■ **Activity**
When the line with "2: (654, 400, 13.21)" appears below, start repeating lines exactly, and keep going through the line with "19: (453, 231, 14.77)"; add nothing outside that span.

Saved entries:
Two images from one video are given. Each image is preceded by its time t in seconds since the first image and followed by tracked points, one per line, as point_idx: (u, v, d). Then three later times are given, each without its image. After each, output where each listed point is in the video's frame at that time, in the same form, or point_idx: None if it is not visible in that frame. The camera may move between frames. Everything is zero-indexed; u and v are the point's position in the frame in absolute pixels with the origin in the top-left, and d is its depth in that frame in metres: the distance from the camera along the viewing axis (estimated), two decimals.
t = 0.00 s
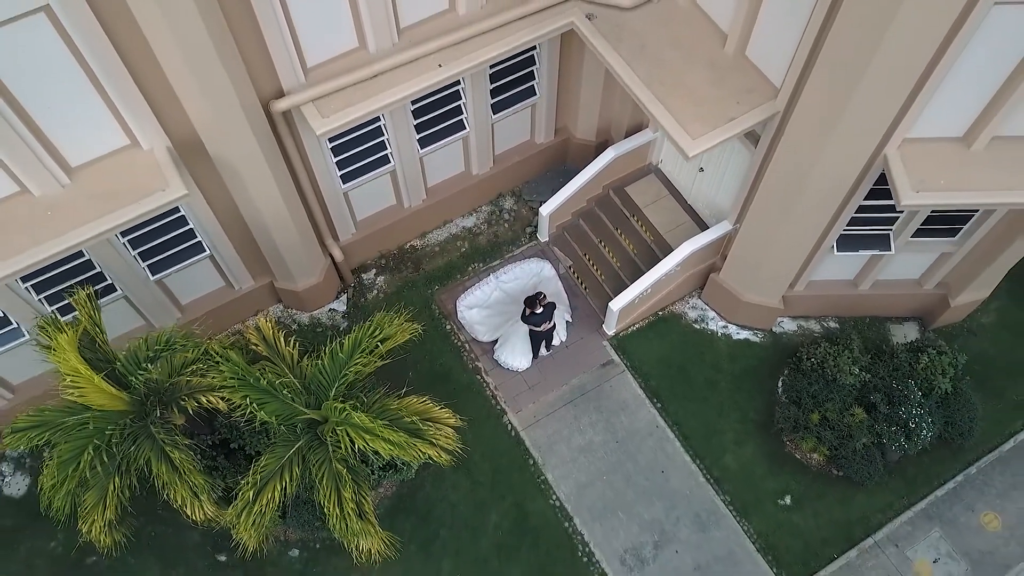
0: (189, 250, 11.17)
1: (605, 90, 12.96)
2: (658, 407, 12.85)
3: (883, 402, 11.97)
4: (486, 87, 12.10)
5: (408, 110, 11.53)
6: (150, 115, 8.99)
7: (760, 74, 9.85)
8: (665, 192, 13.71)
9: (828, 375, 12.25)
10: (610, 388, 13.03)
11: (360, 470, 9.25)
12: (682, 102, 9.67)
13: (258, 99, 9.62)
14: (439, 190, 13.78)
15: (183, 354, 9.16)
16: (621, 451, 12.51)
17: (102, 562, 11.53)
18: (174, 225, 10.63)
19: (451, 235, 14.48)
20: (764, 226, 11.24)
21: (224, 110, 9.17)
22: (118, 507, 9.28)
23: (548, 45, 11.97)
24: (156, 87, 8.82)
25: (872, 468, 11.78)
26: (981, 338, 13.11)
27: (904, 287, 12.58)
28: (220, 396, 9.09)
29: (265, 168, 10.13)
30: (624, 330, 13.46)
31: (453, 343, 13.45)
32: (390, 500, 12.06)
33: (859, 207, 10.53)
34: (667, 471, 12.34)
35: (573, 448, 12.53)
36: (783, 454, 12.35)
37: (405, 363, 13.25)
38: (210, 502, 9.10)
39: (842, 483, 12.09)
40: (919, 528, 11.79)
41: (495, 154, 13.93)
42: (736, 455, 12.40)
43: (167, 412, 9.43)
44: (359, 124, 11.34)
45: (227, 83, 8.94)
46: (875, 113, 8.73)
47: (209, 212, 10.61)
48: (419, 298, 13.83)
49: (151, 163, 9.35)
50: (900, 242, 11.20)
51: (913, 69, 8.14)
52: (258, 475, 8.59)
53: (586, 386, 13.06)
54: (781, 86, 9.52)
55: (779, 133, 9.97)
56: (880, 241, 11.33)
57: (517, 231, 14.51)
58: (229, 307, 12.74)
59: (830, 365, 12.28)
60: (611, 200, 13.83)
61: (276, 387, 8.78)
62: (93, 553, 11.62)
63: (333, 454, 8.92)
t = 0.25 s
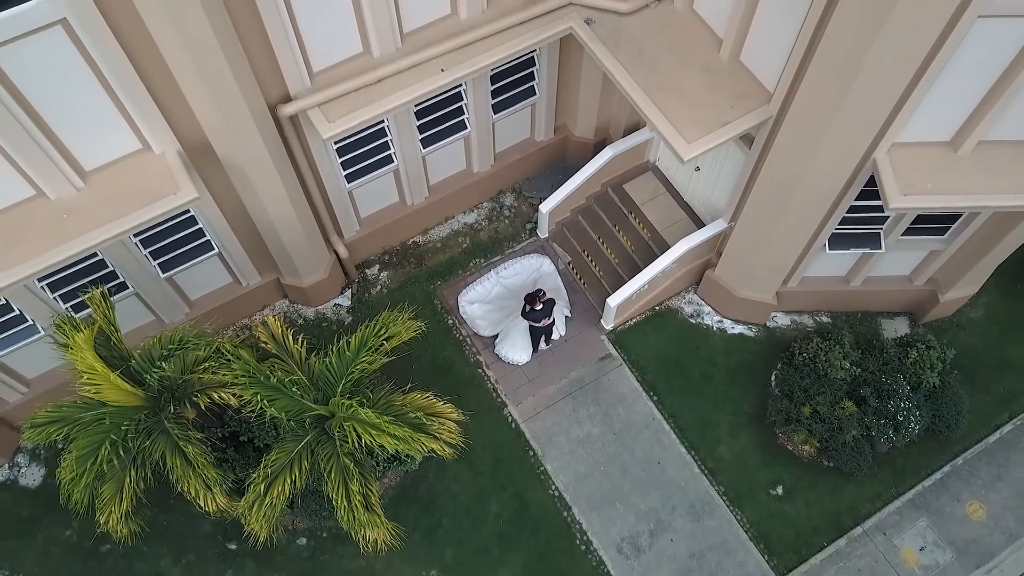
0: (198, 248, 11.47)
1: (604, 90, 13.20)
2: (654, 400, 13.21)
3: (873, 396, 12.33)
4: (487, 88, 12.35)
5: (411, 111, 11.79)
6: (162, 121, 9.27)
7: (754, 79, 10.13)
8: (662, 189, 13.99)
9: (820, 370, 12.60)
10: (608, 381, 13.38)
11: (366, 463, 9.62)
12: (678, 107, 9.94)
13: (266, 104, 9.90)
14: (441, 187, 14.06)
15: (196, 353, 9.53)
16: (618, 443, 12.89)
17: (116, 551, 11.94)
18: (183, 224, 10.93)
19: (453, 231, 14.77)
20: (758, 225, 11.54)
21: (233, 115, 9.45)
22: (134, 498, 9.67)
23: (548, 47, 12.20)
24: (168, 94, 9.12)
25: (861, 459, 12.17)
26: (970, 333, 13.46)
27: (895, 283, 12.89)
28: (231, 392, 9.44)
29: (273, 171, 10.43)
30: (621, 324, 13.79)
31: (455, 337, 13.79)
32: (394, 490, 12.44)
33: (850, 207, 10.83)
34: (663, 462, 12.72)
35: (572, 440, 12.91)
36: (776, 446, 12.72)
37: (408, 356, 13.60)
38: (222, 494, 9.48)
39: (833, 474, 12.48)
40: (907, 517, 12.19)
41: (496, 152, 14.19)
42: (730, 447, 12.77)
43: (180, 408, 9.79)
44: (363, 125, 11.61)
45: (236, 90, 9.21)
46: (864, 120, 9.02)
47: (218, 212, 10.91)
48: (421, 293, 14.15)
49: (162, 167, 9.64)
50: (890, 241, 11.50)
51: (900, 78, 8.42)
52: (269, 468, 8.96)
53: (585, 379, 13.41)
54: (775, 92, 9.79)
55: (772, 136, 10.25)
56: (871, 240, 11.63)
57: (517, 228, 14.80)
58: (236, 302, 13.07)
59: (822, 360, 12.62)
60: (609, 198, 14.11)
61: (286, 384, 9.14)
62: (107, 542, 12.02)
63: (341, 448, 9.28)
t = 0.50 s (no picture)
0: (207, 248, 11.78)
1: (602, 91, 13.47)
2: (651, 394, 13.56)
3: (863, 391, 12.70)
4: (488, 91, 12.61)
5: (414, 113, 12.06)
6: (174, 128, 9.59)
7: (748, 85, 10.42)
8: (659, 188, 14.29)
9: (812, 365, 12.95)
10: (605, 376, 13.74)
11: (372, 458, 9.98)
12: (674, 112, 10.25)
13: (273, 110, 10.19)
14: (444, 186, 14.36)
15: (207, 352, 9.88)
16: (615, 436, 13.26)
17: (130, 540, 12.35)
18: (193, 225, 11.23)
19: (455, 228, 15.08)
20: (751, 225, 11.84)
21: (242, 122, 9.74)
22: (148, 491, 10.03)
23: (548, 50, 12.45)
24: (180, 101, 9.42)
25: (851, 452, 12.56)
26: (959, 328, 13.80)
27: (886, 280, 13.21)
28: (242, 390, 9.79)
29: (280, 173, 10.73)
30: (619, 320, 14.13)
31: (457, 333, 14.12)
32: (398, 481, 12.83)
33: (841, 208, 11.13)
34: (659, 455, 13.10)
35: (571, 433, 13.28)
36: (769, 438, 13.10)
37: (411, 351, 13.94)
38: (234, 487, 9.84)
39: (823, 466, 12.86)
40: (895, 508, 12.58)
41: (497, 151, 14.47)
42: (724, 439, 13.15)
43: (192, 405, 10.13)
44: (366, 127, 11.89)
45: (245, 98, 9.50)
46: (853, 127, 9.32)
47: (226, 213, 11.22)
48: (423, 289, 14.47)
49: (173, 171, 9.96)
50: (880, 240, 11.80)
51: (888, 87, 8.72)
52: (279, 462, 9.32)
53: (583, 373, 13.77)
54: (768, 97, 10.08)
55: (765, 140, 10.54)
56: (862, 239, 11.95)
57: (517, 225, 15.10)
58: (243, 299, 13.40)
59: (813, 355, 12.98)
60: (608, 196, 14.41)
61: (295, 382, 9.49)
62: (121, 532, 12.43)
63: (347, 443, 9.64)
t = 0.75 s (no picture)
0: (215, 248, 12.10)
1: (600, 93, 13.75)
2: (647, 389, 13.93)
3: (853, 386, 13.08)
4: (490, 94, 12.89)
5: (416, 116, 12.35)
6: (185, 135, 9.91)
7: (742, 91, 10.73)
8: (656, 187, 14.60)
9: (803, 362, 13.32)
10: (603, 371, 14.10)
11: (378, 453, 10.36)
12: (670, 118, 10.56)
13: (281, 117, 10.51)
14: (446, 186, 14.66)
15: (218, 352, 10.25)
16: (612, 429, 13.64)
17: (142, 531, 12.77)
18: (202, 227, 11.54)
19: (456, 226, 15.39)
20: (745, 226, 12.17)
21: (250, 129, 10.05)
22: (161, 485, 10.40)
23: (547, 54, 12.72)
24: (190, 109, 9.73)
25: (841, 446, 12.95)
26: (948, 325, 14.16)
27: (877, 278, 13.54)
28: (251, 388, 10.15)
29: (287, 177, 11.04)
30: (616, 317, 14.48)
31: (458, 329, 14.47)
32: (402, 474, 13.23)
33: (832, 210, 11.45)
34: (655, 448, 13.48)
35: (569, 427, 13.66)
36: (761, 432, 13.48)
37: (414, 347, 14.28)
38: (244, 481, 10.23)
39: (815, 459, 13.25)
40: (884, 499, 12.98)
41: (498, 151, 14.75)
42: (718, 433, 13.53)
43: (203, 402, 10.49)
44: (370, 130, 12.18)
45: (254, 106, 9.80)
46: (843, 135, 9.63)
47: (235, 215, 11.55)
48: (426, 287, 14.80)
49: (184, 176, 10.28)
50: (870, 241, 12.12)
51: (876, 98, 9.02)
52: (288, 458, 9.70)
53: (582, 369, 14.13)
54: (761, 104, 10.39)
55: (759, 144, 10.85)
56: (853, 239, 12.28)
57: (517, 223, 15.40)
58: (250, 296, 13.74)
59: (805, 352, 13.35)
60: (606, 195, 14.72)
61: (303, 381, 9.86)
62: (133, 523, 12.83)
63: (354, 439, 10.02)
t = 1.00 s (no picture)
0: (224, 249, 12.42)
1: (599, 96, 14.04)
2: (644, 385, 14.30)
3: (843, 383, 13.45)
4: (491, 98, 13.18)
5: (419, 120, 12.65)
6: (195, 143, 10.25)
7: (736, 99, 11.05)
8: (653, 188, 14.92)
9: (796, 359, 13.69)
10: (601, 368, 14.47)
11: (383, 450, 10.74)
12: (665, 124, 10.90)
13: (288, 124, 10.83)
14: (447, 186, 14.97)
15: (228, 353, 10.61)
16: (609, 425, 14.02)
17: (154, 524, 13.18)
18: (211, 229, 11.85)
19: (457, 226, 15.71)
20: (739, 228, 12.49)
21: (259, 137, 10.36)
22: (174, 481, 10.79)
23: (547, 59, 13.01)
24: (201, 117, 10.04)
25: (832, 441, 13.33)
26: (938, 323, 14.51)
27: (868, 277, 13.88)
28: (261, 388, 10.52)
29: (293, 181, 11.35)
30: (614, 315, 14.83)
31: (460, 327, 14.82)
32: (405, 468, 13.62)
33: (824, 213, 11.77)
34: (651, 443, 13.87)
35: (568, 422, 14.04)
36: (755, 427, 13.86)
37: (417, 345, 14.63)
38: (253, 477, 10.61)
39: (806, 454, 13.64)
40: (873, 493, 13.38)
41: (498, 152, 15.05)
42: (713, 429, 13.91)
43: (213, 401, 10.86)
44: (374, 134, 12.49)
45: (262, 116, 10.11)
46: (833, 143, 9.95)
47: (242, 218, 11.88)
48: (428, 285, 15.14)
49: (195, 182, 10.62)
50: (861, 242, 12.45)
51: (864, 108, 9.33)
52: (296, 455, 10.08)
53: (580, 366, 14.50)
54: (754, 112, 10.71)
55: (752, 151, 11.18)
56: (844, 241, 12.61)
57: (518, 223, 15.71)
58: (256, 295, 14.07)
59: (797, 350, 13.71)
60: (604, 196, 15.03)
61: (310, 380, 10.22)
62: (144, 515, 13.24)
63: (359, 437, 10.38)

* * *

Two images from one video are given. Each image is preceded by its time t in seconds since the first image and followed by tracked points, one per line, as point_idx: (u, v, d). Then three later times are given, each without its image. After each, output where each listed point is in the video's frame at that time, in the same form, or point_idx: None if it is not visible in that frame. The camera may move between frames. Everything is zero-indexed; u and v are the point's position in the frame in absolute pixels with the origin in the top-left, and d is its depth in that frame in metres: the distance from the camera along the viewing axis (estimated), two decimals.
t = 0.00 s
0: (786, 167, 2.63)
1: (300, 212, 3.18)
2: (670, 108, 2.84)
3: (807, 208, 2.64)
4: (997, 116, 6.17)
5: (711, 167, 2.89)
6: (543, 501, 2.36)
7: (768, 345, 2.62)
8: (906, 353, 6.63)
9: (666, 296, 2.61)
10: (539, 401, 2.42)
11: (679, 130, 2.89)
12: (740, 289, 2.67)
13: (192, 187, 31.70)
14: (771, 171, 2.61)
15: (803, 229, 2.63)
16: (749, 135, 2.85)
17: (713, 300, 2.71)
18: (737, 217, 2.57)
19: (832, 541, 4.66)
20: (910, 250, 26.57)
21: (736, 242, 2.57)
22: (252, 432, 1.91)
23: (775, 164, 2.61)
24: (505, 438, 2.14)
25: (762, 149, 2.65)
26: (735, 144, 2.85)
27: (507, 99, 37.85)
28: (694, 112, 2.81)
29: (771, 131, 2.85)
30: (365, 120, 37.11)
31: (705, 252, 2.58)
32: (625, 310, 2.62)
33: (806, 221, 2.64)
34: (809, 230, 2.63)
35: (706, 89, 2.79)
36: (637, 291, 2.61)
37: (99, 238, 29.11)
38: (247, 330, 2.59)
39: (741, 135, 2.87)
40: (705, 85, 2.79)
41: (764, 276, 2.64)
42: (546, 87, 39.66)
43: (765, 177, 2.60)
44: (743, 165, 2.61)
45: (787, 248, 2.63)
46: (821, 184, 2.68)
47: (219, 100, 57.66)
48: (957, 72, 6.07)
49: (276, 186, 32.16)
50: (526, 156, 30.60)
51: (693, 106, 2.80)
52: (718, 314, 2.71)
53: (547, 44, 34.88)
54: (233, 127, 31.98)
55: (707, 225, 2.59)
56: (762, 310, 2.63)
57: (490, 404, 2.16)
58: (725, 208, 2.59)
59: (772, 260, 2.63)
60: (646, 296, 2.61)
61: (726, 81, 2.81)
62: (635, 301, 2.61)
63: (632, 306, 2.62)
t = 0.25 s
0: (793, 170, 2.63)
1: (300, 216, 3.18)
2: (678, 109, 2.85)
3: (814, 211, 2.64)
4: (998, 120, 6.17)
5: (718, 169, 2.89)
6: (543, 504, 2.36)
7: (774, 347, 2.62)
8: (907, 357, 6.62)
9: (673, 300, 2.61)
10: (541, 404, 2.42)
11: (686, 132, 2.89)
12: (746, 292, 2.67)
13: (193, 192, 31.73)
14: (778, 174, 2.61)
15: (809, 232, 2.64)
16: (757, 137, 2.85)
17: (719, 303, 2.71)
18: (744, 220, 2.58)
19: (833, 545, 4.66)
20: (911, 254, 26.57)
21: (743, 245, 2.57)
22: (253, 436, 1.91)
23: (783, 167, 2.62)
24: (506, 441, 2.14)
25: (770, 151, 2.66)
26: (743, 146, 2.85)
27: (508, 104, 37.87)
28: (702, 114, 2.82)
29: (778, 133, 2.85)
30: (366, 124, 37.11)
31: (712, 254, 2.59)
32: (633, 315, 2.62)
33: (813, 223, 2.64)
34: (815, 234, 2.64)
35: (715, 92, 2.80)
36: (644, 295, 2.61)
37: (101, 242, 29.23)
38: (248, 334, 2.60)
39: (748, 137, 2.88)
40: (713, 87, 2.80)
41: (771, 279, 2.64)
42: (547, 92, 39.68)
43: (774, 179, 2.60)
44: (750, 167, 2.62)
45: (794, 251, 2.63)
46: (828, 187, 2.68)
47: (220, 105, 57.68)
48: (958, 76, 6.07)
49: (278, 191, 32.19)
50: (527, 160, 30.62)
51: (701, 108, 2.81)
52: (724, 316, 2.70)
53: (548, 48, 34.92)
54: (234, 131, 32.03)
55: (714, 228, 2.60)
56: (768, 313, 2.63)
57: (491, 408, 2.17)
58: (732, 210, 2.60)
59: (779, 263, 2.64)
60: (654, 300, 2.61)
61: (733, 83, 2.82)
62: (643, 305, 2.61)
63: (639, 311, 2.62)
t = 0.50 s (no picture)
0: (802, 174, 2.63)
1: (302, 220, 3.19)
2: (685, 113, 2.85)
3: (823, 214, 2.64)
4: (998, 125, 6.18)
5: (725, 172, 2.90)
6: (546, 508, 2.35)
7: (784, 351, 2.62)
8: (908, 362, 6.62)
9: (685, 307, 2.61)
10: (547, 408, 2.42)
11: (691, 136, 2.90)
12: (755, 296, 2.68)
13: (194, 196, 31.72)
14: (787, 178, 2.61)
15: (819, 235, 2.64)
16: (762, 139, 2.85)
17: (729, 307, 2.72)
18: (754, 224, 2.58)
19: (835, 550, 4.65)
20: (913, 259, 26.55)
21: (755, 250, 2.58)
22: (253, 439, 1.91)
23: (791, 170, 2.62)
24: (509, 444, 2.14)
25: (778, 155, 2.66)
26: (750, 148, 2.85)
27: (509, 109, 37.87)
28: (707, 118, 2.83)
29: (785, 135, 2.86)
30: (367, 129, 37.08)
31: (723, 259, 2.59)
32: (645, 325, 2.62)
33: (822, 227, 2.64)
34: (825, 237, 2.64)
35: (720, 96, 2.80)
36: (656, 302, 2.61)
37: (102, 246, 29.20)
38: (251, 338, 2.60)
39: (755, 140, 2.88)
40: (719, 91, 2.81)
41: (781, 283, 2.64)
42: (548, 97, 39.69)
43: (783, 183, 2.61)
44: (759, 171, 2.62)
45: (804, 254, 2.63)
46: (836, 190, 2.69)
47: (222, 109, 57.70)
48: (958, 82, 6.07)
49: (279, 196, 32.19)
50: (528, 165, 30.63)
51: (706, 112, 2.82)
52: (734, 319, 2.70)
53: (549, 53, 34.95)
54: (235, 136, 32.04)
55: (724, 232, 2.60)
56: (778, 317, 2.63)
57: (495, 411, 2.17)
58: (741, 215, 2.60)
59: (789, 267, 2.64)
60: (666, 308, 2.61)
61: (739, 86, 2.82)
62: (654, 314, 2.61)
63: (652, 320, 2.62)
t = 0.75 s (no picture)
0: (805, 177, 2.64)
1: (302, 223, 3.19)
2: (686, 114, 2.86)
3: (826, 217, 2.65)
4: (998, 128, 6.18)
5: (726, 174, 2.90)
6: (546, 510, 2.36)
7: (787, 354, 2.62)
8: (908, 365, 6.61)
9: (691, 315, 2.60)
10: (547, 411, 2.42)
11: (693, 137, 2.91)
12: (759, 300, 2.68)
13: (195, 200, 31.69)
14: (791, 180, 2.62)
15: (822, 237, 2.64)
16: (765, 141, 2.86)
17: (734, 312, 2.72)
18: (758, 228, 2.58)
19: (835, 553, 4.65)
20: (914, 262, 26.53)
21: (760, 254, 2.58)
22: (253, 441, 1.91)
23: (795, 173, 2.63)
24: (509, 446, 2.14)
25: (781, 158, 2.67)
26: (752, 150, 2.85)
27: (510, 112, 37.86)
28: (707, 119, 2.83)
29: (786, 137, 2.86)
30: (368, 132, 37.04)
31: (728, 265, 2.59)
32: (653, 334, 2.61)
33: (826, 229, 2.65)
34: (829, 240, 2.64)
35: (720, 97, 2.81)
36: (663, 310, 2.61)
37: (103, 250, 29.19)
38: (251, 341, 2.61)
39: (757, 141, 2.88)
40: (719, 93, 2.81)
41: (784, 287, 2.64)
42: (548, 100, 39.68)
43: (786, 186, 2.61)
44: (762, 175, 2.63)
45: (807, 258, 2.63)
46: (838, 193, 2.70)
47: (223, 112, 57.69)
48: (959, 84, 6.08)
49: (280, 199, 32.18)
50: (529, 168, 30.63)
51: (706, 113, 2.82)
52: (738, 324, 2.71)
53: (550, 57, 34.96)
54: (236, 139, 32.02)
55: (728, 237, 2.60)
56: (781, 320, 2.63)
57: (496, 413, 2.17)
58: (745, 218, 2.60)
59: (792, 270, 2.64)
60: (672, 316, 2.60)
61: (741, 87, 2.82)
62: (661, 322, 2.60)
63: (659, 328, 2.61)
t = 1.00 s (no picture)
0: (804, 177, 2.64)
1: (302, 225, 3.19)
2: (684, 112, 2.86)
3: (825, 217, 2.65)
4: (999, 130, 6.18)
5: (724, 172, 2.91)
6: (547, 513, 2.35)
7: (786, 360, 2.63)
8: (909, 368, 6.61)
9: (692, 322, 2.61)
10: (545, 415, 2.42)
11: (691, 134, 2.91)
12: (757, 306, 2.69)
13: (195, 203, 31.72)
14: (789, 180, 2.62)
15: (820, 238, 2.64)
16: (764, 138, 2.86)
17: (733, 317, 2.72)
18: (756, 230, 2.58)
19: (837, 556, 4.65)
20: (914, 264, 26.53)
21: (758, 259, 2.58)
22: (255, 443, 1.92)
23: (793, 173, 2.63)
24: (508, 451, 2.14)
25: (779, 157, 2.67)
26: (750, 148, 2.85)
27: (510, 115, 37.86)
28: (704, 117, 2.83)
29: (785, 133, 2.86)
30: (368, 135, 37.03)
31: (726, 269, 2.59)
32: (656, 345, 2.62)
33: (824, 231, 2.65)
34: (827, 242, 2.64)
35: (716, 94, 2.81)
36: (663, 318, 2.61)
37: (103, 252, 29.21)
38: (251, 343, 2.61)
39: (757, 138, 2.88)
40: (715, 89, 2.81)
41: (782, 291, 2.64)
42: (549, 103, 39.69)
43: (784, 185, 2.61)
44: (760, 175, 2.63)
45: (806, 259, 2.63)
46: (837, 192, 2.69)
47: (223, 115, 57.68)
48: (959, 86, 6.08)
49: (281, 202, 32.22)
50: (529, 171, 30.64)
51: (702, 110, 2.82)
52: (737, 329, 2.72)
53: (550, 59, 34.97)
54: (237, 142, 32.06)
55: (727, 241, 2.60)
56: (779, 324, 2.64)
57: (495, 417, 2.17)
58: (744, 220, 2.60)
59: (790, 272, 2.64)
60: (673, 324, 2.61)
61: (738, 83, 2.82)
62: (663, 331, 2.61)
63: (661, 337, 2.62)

■ **Task solution**
2: (654, 400, 13.21)
3: (873, 396, 12.33)
4: (487, 88, 12.35)
5: (411, 111, 11.79)
6: (162, 121, 9.27)
7: (754, 79, 10.13)
8: (662, 189, 13.99)
9: (820, 370, 12.60)
10: (608, 381, 13.38)
11: (366, 463, 9.62)
12: (678, 107, 9.94)
13: (266, 104, 9.90)
14: (441, 187, 14.06)
15: (196, 353, 9.53)
16: (618, 443, 12.89)
17: (116, 551, 11.94)
18: (183, 224, 10.93)
19: (453, 231, 14.77)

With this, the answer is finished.